** Opening Excerpted data block **
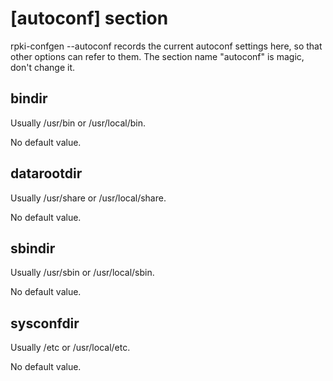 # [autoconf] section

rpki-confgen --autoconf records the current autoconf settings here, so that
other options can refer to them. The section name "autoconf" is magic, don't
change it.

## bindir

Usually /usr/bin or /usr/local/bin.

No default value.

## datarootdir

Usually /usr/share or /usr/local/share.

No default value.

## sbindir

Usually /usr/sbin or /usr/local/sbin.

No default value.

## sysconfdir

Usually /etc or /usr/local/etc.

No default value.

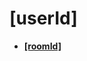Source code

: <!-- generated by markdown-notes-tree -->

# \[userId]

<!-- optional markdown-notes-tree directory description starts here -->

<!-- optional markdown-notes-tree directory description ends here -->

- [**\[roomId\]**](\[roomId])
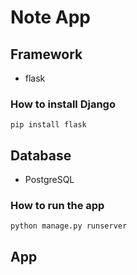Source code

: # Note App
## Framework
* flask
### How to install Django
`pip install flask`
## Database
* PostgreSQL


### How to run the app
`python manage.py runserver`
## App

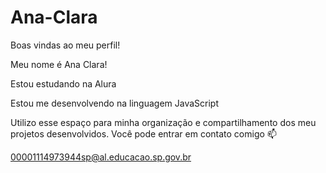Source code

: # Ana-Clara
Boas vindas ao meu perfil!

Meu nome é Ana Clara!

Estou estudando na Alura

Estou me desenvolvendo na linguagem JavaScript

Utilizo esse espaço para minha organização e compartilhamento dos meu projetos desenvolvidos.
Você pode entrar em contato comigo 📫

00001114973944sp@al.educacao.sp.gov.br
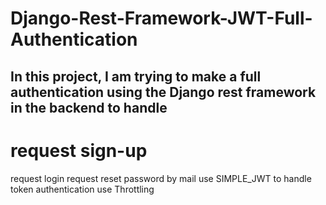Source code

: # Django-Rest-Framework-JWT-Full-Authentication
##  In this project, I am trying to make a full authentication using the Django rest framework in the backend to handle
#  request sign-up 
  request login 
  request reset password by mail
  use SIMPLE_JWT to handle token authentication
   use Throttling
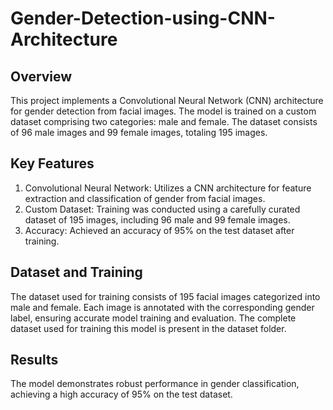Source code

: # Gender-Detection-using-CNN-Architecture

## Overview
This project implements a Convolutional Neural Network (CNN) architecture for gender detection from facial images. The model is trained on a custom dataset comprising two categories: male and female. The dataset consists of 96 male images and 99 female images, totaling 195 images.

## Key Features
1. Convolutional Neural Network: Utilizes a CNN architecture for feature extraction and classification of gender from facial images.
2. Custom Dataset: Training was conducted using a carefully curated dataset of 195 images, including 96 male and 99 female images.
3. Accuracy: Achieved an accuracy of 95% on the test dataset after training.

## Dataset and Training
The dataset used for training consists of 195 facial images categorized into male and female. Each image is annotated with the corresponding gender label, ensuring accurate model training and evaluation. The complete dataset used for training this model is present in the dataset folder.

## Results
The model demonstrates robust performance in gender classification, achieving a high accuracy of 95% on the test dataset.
** Closing Excerpted data block **
** Opening Excerpted data block **
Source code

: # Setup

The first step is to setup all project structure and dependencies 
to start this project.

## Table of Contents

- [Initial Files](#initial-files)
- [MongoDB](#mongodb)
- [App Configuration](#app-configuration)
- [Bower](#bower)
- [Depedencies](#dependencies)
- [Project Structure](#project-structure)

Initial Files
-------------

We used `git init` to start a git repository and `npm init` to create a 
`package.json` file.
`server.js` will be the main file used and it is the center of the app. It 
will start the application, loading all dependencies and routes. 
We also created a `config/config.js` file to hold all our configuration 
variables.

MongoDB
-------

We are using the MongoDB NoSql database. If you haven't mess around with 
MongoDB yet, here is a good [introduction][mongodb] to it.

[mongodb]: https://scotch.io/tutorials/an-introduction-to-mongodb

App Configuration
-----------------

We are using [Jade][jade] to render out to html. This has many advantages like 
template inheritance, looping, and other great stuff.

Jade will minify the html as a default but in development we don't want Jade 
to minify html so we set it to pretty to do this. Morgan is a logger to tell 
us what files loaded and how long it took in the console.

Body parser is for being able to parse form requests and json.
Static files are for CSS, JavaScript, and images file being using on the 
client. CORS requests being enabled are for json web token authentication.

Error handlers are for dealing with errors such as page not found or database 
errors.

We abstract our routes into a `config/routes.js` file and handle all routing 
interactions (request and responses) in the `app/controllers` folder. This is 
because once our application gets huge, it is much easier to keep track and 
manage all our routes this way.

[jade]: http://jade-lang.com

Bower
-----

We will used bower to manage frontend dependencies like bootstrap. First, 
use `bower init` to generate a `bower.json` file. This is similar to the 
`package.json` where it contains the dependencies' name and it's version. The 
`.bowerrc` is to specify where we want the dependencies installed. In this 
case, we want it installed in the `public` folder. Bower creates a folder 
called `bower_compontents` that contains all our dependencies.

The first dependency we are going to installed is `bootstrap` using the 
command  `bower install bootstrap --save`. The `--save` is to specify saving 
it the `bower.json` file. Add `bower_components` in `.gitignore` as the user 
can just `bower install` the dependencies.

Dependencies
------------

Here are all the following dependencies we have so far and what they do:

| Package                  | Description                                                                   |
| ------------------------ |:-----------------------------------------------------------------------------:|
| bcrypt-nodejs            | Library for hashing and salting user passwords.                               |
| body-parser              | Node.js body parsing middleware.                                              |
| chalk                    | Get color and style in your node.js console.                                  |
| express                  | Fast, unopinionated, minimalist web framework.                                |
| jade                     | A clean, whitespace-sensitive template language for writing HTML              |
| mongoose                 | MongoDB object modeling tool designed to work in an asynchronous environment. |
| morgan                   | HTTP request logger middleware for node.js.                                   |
** Closing Excerpted data block **
About this task: Could you set down, exactly as written, the lines above between the one holding "Jade will minify" and the one holding "client. CORS requests", inclusive, and nothing more?

Output of the exercise:
Jade will minify the html as a default but in development we don't want Jade 
to minify html so we set it to pretty to do this. Morgan is a logger to tell 
us what files loaded and how long it took in the console.

Body parser is for being able to parse form requests and json.
Static files are for CSS, JavaScript, and images file being using on the 
client. CORS requests being enabled are for json web token authentication.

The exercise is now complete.